- **Work item A**:
Answer these questions from the profile of John:
(i) At what age did John start dancing?
(ii) In which tribe is John an enrolled member?
(iii) Near what area is the Interlochen boarding school located?
- **Work item B**:
Format the stretch of the listing from the line containing "To the nearest" through the end of the listing as a Markdown table with columns named Row and Line, one row per line, leaving out blank lines.

- **Selected extract**:
++++++++++

Expressing grief through art was John’s first step towards taking up the identity as a Native artist.

John is a working artist, he is a painter and printmaker. They are an enrolled Grand Traverse Band of Ottawa Chippewa Indians member. He continues to work on building his traditional crafts like basket making, beadwork, regalia making and cool works. Another art he’s taken a part of for most of his life is being a powwow dancer.

“I come from a culture where art wasn’t necessarily separate from other aspects of our lives,” John said.

John sees art in every aspect of Annishanabe culture.

He has been a hoop and jingle dress dancer for around a decade and started at the age of six. He stopped dancing when attending Interlochen center for the arts boarding school.

But John stopped when they started to socially transition from who they were born as to who they are now.

“While I was socially transitioning within my indigenous community and to the world at large, I had stopped dancing for about four or five years,” John said.

John identifies as a two spirit person as well as transgender person. At 14-years old, they had come out to their mom and family. This came with a new sense of confidence and a greater sense of self.

“I was able to feel more like myself and really changed how I interacted with the world,” John said.

The decision was made to go to Interlochen Center for the Arts. Interlochen is a boarding school near the Traverse City area.

“Interlochen was a place where I could build something new or search to figure out who I was away from, a community away from who I was from just being Native or just being just being part of a native community,” John said. “It was much easier to go by this new set of pronouns without having to explain why, or or justify how I came to it.”

++++++++++

- **Supplied data**:
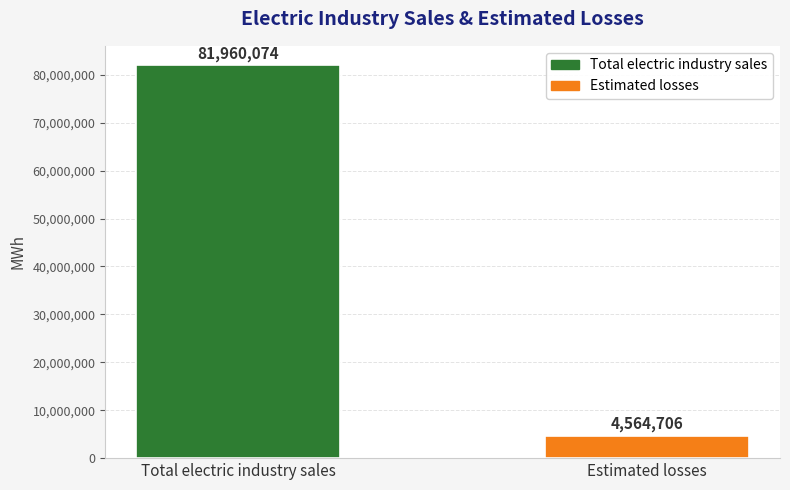

Count the values in the range 4564706 to 81960074.

2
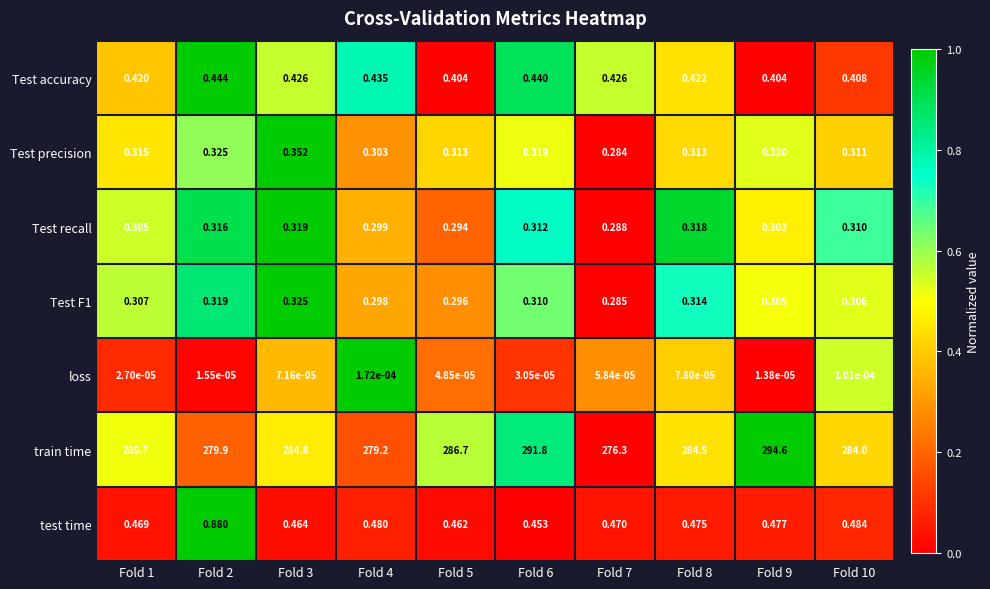

Is the value of loss at Fold 3 greater than the value of Test recall at Fold 7?

No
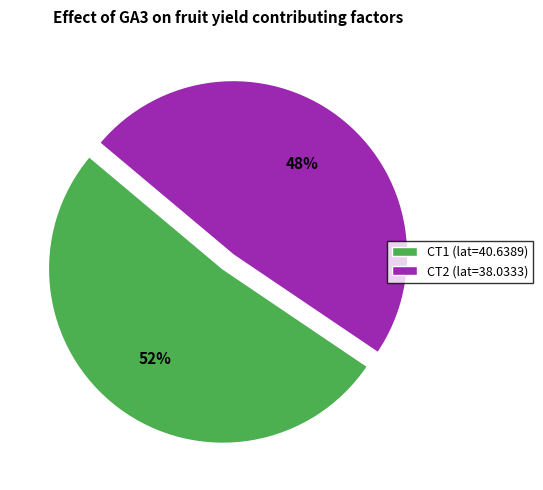

The CT2 slice represents 48% of the pie. True or false?

True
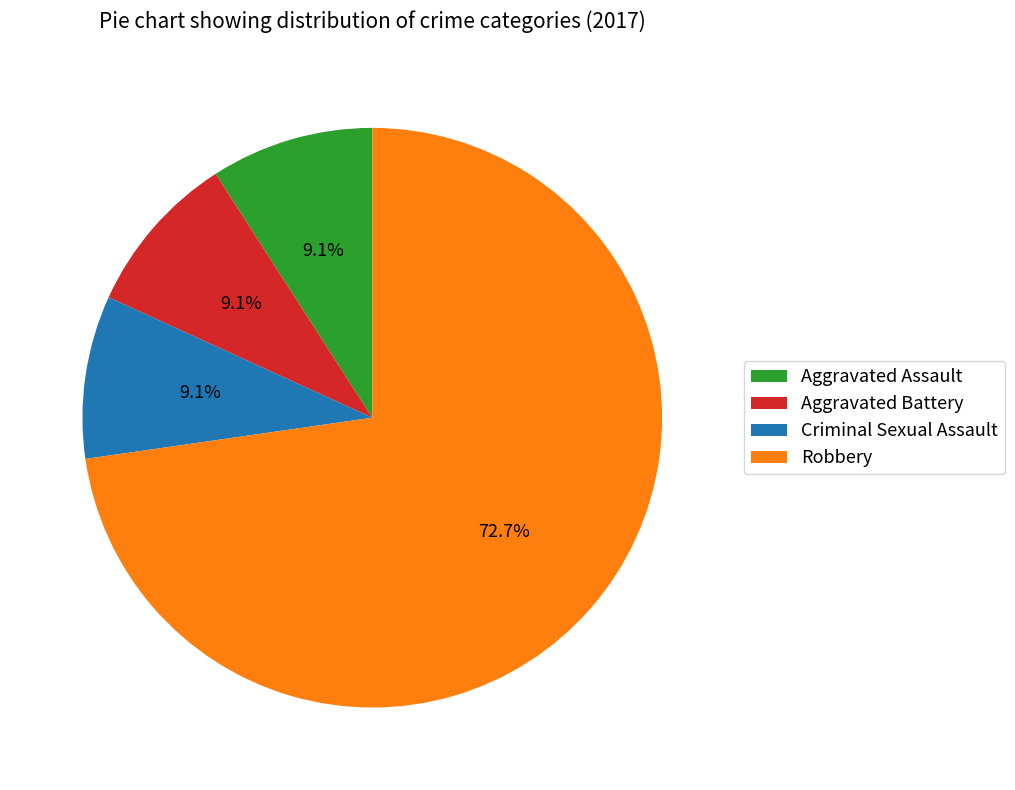

To the nearest percent, what percentage of the pie is Criminal Sexual Assault?

9%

++++++++++

- **Output A**:
(i) Six.
(ii) The Grand Traverse Band of Ottawa Chippewa Indians.
(iii) The Traverse City area.

- **Output B**:
| Row | Line |
|---|---|
| 1 | To the nearest percent, what percentage of the pie is Criminal Sexual Assault? |
| 2 | 9% |